Estimating influenza incidence and rates of influenza-like illness in the outpatient setting
Version of Record online: 18 SEP 2012
© 2012 John Wiley & Sons Ltd
Influenza and Other Respiratory Viruses
Volume 7, Issue 5, pages 694–700, September 2013
How to Cite
Fowlkes, A., Dasgupta, S., Chao, E., Lemmings, J., Goodin, K., Harris, M., Martin, K., Feist, M., Wu, W., Boulton, R., Temte, J., Brammer, L. and Finelli, L. (2013), Estimating influenza incidence and rates of influenza-like illness in the outpatient setting. Influenza and Other Respiratory Viruses, 7: 694–700. doi: 10.1111/irv.12014
- Issue online: 21 AUG 2013
- Version of Record online: 18 SEP 2012
- Accepted 24 July 2012. Published Online 17 September 2012.
Please cite this paper as: Fowlkes et al. (2012) Estimating influenza incidence and rates of influenza-like illness in the outpatient setting. Influenza and Other Respiratory Viruses DOI: 10.1111/irv.12014.
Background: Estimating influenza incidence in outpatient settings is challenging. We used outpatient healthcare practice populations as a proxy to estimate community incidence of influenza-like illness (ILI) and laboratory-confirmed influenza-associated ILI.
Methods: From October 2009 to July 2010, 38 outpatient practices in seven jurisdictions conducted surveillance for ILI (fever with cough or sore throat for patients ≥2 years; fever with ≥1 respiratory symptom for patients <2 years). From a sample of patients with ILI, respiratory specimens were tested for influenza.

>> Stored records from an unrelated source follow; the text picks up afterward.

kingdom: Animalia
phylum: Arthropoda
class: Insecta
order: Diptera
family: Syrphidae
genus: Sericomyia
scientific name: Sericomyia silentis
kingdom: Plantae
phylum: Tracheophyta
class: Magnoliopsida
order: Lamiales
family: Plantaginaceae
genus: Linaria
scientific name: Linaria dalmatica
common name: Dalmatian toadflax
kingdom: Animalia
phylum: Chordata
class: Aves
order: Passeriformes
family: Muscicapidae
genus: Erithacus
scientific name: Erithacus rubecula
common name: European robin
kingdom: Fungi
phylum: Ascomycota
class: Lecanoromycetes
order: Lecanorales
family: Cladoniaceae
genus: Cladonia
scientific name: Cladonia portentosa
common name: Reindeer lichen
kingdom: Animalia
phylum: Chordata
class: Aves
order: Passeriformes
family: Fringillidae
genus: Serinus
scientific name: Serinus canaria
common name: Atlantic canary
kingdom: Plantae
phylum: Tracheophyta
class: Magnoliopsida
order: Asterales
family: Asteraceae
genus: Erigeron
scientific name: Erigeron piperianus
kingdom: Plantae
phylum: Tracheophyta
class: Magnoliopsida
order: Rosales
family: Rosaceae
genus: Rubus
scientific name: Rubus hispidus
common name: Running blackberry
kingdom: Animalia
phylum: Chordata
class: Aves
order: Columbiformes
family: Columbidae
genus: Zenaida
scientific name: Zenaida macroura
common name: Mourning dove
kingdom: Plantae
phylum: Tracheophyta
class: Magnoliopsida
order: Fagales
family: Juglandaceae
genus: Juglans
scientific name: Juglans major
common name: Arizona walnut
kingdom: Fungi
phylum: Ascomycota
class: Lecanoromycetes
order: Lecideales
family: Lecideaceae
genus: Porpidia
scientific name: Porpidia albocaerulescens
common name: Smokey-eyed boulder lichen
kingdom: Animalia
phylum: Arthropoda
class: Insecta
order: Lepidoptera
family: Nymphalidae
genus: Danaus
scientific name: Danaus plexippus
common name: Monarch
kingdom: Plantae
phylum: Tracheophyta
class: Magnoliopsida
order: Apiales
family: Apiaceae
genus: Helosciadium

Results: During the week of peak influenza activity (October 24, 2009), 13% of outpatient visits were for ILI and influenza was detected in 72% of specimens. For the 10-month surveillance period, ILI and influenza-associated ILI incidence were 20·0 (95% CI: 19·7, 20·4) and 8·7/1000 (95% CI: 8·2, 9·2) persons, respectively. Influenza-associated ILI incidence was highest among children aged 2–17 years. Observed trends were highly correlated with national ILI and virologic surveillance.
Conclusions: This is the first multistate surveillance system demonstrating the feasibility of using outpatient practices to estimate the incidence of medically attended influenza at the community level. Surveillance demonstrated the substantial burden of pandemic influenza in outpatient settings and especially in children aged 2–17 years. Observed trends were consistent with established syndromic and virologic systems.